TO-DO ITEM - Identify each line below containing the string "Color" and copy it.

(Saved data entries)
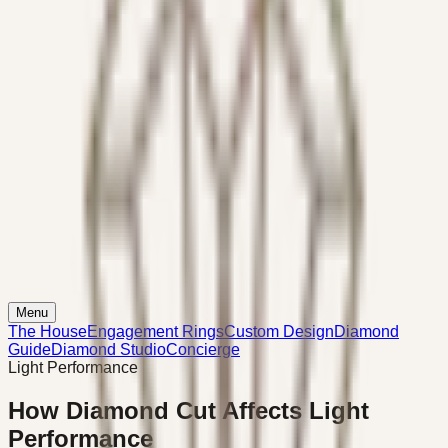
Menu
The House
Engagement Rings
Custom Design
Diamond
Guide
Diamond Studio
Concierge
Light Performance
How Diamond Cut Affects Light
Performance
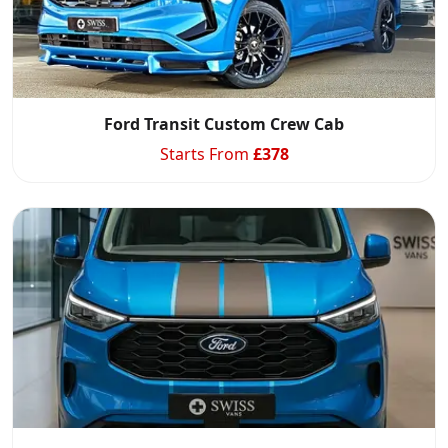
Ford Transit Custom Crew Cab
Starts From
£
378
Start chat →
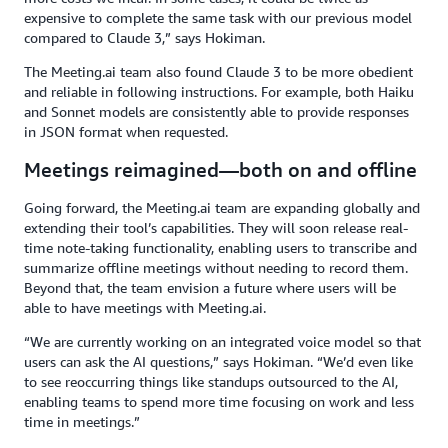
expensive to complete the same task with our previous model
compared to Claude 3,” says Hokiman.
The Meeting.ai team also found Claude 3 to be more obedient
and reliable in following instructions. For example, both Haiku
and Sonnet models are consistently able to provide responses
in JSON format when requested.
Meetings reimagined—both on and offline
Going forward, the Meeting.ai team are expanding globally and
extending their tool’s capabilities. They will soon release real-
time note-taking functionality, enabling users to transcribe and
summarize offline meetings without needing to record them.
Beyond that, the team envision a future where users will be
able to have meetings with Meeting.ai.
“We are currently working on an integrated voice model so that
users can ask the AI questions,” says Hokiman. “We’d even like
to see reoccurring things like standups outsourced to the AI,
enabling teams to spend more time focusing on work and less
time in meetings.”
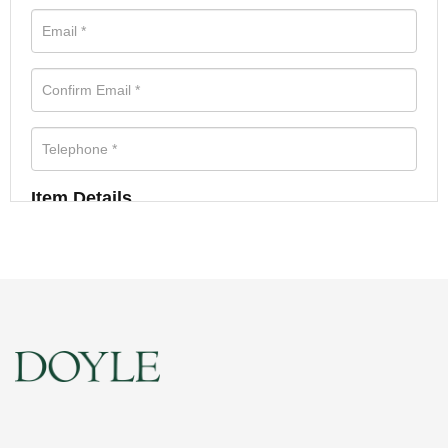
Item Details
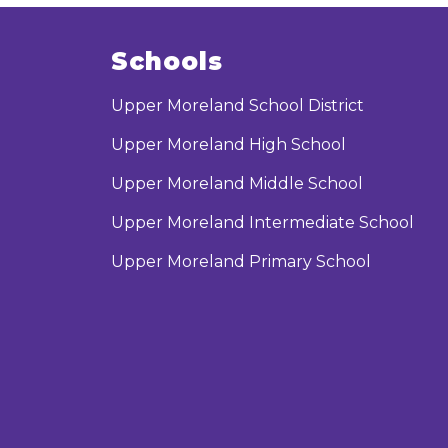
Schools
Upper Moreland School District
Upper Moreland High School
Upper Moreland Middle School
Upper Moreland Intermediate School
Upper Moreland Primary School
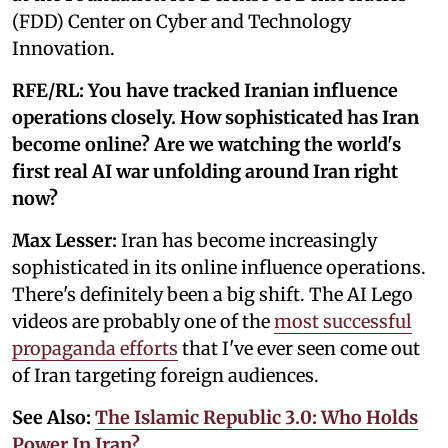
(FDD) Center on Cyber and Technology
Innovation.
RFE/RL: You have tracked Iranian influence
operations closely. How sophisticated has Iran
become online? Are we watching the world's
first real AI war unfolding around Iran right
now?
Max Lesser:
Iran has become increasingly
sophisticated in its online influence operations.
There's definitely been a big shift. The AI Lego
videos are probably one of the
most successful
propaganda efforts
that I've ever seen come out
of Iran targeting foreign audiences.
See Also:
The Islamic Republic 3.0: Who Holds
Power In Iran?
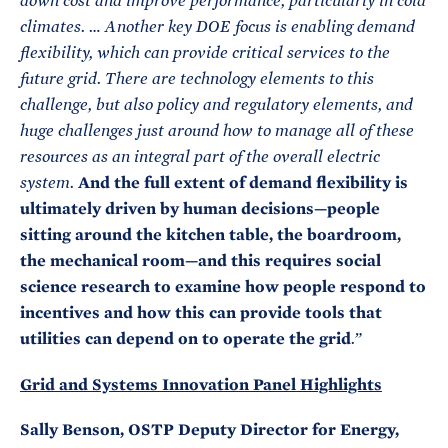
down cost and improve performance, particularly in cold
climates. … Another key DOE focus is enabling demand
flexibility, which can provide critical services to the
future grid. There are technology elements to this
challenge, but also policy and regulatory elements, and
huge challenges just around how to manage all of these
resources as an integral part of the overall electric
And the full extent of demand flexibility is
system.
ultimately driven by human decisions—people
sitting around the kitchen table, the boardroom,
the mechanical room—and this requires social
science research to examine how people respond to
incentives and how this can provide tools that
utilities can depend on to operate the grid
.”
Grid and Systems Innovation Panel Highlights
Sally Benson, OSTP Deputy Director for Energy,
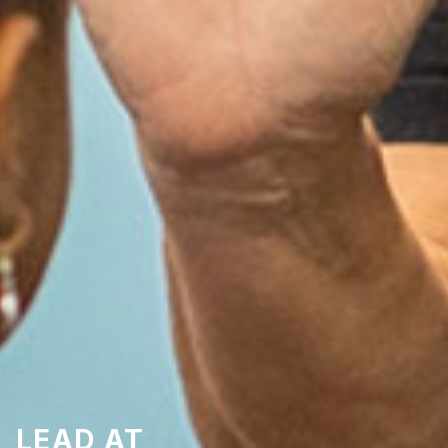
LEAD AT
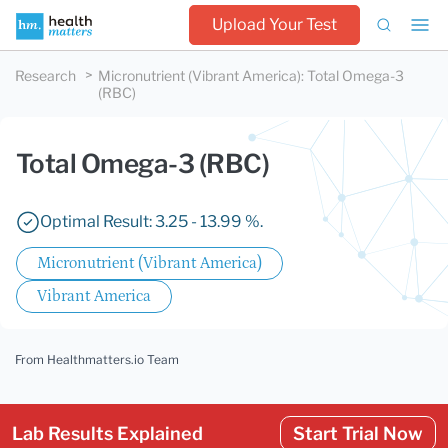
Upload Your Test
Research
Micronutrient (Vibrant America)
:
Total Omega-3
(RBC)
Total Omega-3 (RBC)
Optimal Result: 3.25 - 13.99 %.
Micronutrient (Vibrant America)
Vibrant America
From Healthmatters.io Team
Lab Results Explained
Start Trial Now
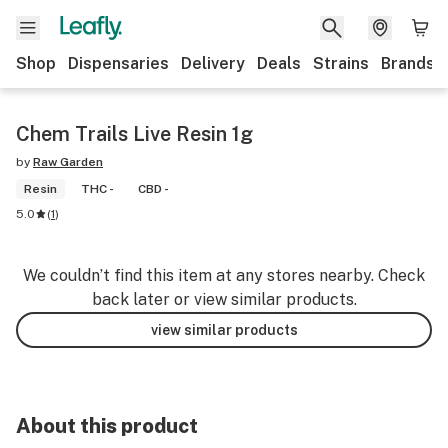
Shop
Dispensaries
Delivery
Deals
Strains
Brands
Chem Trails Live Resin 1g
by
Raw Garden
Resin
THC -
CBD -
5.0
(
1
)
We couldn’t find this item at any stores nearby. Check
back later or view similar products.
view similar products
About this product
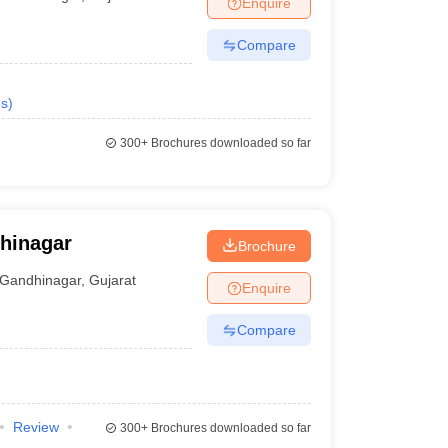
Enquire
terinary Science Colleges in Maharashtra
Compare
s
)
ion Paper
300+
Brochures downloaded so far
dhinagar
Brochure
Gandhinagar
,
Gujarat
Enquire
Compare
Review
300+
Brochures downloaded so far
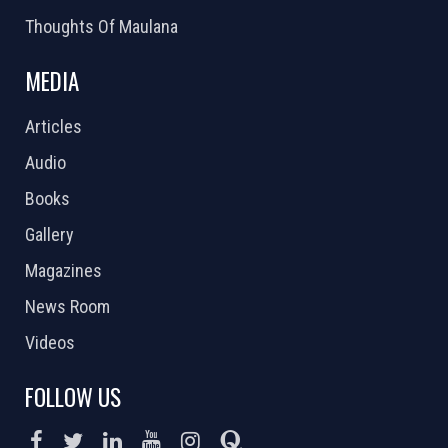
Thoughts Of Maulana
MEDIA
Articles
Audio
Books
Gallery
Magazines
News Room
Videos
FOLLOW US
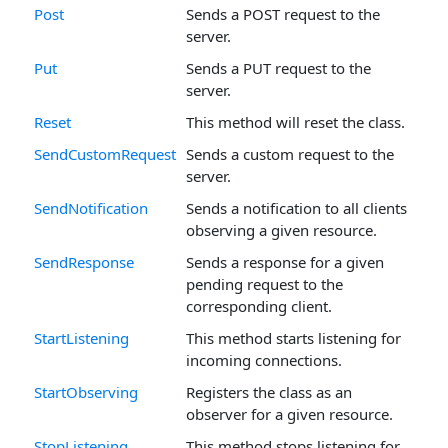
Post
Sends a POST request to the
server.
Put
Sends a PUT request to the
server.
Reset
This method will reset the class.
SendCustomRequest
Sends a custom request to the
server.
SendNotification
Sends a notification to all clients
observing a given resource.
SendResponse
Sends a response for a given
pending request to the
corresponding client.
StartListening
This method starts listening for
incoming connections.
StartObserving
Registers the class as an
observer for a given resource.
StopListening
This method stops listening for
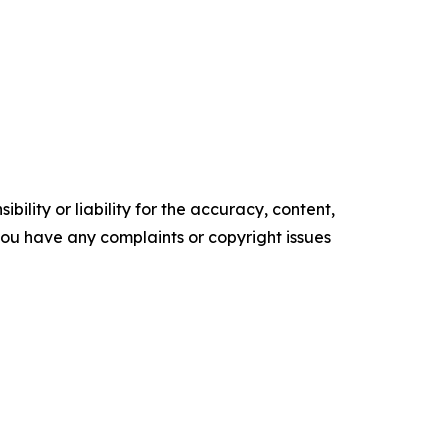
ility or liability for the accuracy, content,
f you have any complaints or copyright issues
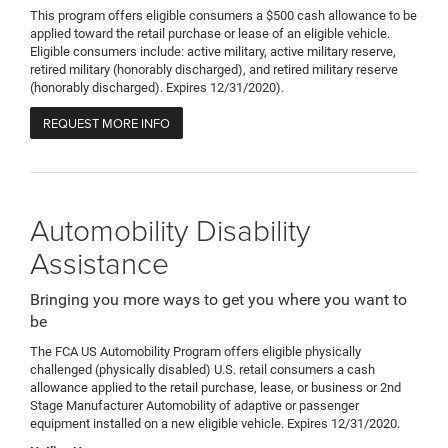
This program offers eligible consumers a $500 cash allowance to be
applied toward the retail purchase or lease of an eligible vehicle.
Eligible consumers include: active military, active military reserve,
retired military (honorably discharged), and retired military reserve
(honorably discharged). Expires 12/31/2020).
REQUEST MORE INFO
Automobility Disability
Assistance
Bringing you more ways to get you where you want to
be
The FCA US Automobility Program offers eligible physically
challenged (physically disabled) U.S. retail consumers a cash
allowance applied to the retail purchase, lease, or business or 2nd
Stage Manufacturer Automobility of adaptive or passenger
equipment installed on a new eligible vehicle. Expires 12/31/2020.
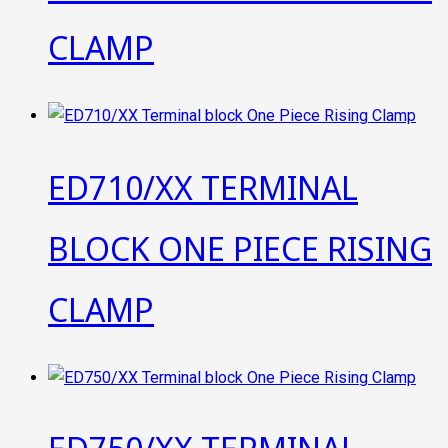
CLAMP
ED710/XX TERMINAL
BLOCK ONE PIECE RISING
CLAMP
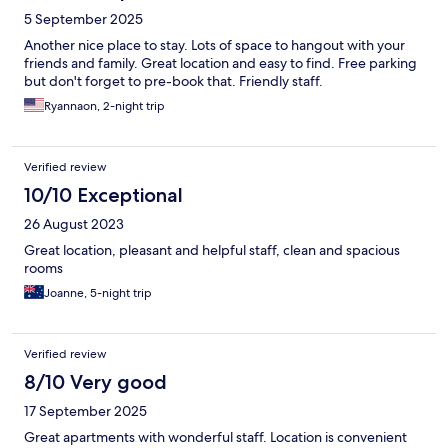
5 September 2025
Another nice place to stay. Lots of space to hangout with your
friends and family. Great location and easy to find. Free parking
but don't forget to pre-book that. Friendly staff.
Ryannaon, 2-night trip
Verified review
10/10 Exceptional
26 August 2023
Great location, pleasant and helpful staff, clean and spacious
rooms
Joanne, 5-night trip
Verified review
8/10 Very good
17 September 2025
Great apartments with wonderful staff. Location is convenient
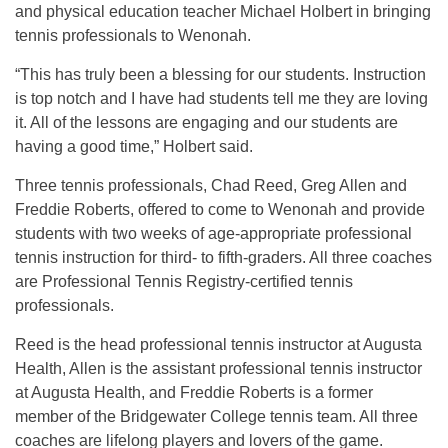
and physical education teacher Michael Holbert in bringing
tennis professionals to Wenonah.
“This has truly been a blessing for our students. Instruction
is top notch and I have had students tell me they are loving
it. All of the lessons are engaging and our students are
having a good time,” Holbert said.
Three tennis professionals, Chad Reed, Greg Allen and
Freddie Roberts, offered to come to Wenonah and provide
students with two weeks of age-appropriate professional
tennis instruction for third- to fifth-graders. All three coaches
are Professional Tennis Registry-certified tennis
professionals.
Reed is the head professional tennis instructor at Augusta
Health, Allen is the assistant professional tennis instructor
at Augusta Health, and Freddie Roberts is a former
member of the Bridgewater College tennis team. All three
coaches are lifelong players and lovers of the game.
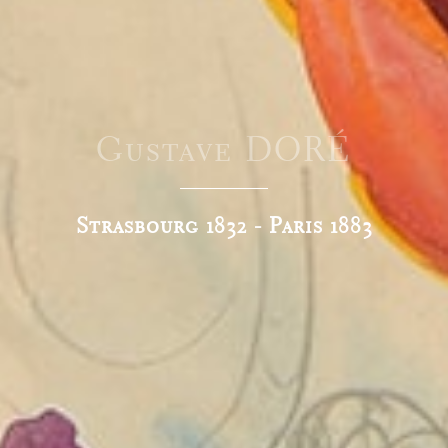
Gustave DORÉ
Strasbourg 1832 - Paris 1883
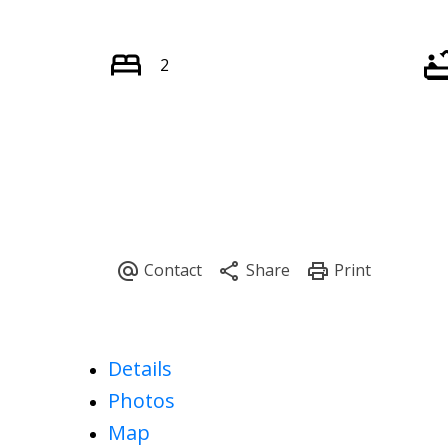
2
Details
Photos
Map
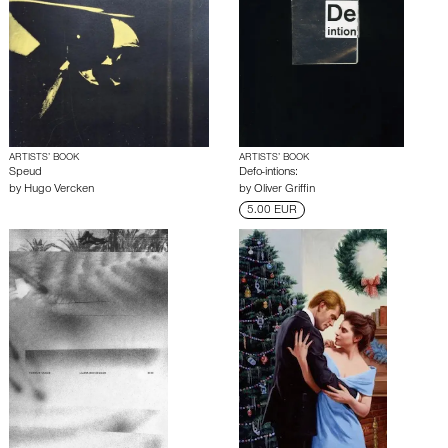
ARTISTS’ BOOK
ARTISTS’ BOOK
Speud
Defo-intions:
by
Hugo Vercken
by
Oliver Griffin
5.00 EUR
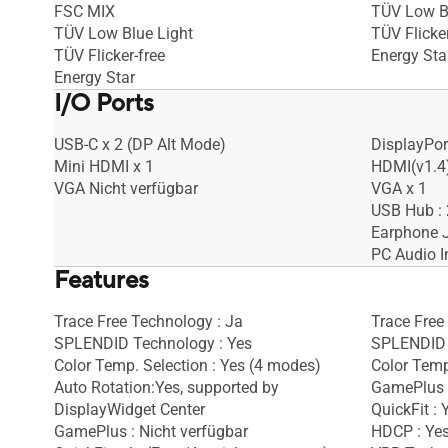
FSC MIX
TÜV Low B
TÜV Low Blue Light
TÜV Flicker
TÜV Flicker-free
Energy Sta
Energy Star
I/O Ports
USB-C x 2 (DP Alt Mode)
DisplayPort
Mini HDMI x 1
HDMI(v1.4)
VGA Nicht verfügbar
VGA x 1
USB Hub : 
Earphone J
PC Audio I
Features
Trace Free Technology : Ja
Trace Free
SPLENDID Technology : Yes
SPLENDID 
Color Temp. Selection : Yes (4 modes)
Color Temp
Auto Rotation:Yes, supported by
GamePlus 
DisplayWidget Center
QuickFit : 
GamePlus : Nicht verfügbar
HDCP : Ye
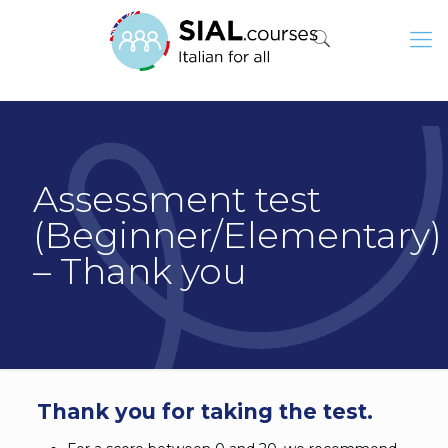
Assessment test
(Beginner/Elementary)
– Thank you
Thank you for taking the test.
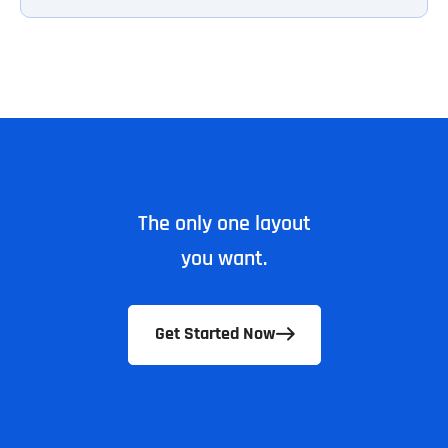
The only one layout
you want.
Get Started Now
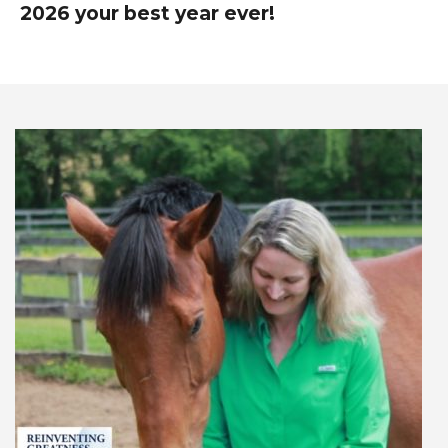
2026 your best year ever!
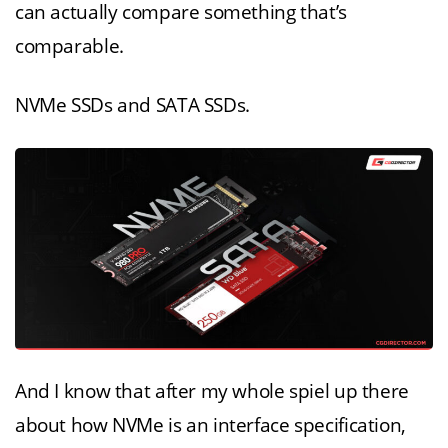
can actually compare something that’s
comparable.
NVMe SSDs and SATA SSDs.
And I know that after my whole spiel up there
about how NVMe is an interface specification,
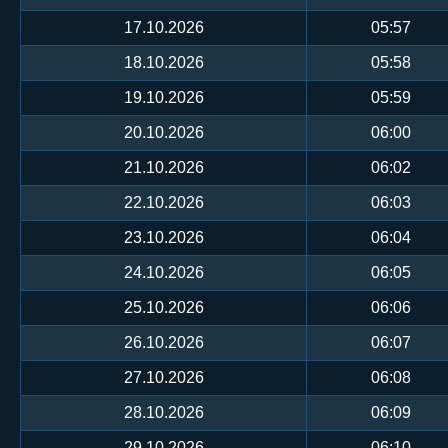
17.10.2026
05:57
18.10.2026
05:58
19.10.2026
05:59
20.10.2026
06:00
21.10.2026
06:02
22.10.2026
06:03
23.10.2026
06:04
24.10.2026
06:05
25.10.2026
06:06
26.10.2026
06:07
27.10.2026
06:08
28.10.2026
06:09
29.10.2026
06:10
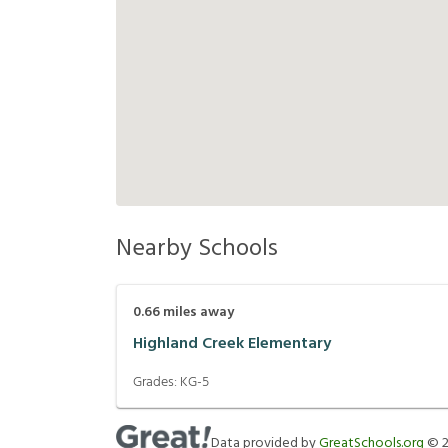
Nearby Schools
0.66
miles away
Highland Creek Elementary
Grades:
KG-5
Data provided by
GreatSchools.org
©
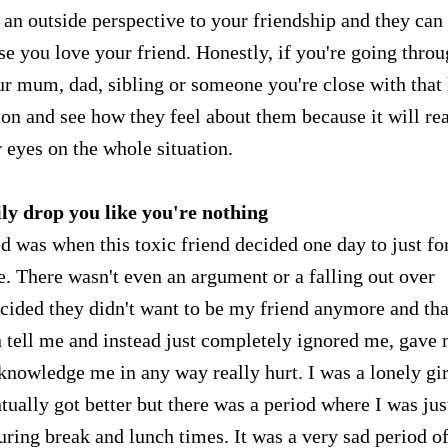
e an outside perspective to your friendship and they can
e you love your friend. Honestly, if you're going throu
your mum, dad, sibling or someone you're close with that
on and see how they feel about them because it will rea
 eyes on the whole situation.
ly drop you like you're nothing
d was when this toxic friend decided one day to just fo
. There wasn't even an argument or a falling out over
ecided they didn't want to be my friend anymore and tha
en tell me and instead just completely ignored me, gave
knowledge me in any way really hurt. I was a lonely gir
tually got better but there was a period where I was jus
ring break and lunch times. It was a very sad period o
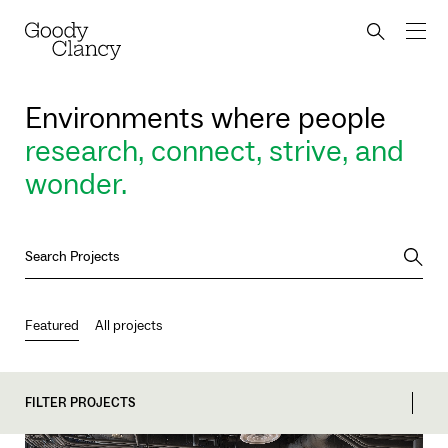
Skip to Content
Back to top
Goody Clancy
Search bu
Environments where people
research, connect, strive, and
wonder.
Searc
Featured
All projects
FILTER PROJECTS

COMPLETED EXERCISE -
Color Temp. Selection : Yes (4 modes)
Color Temp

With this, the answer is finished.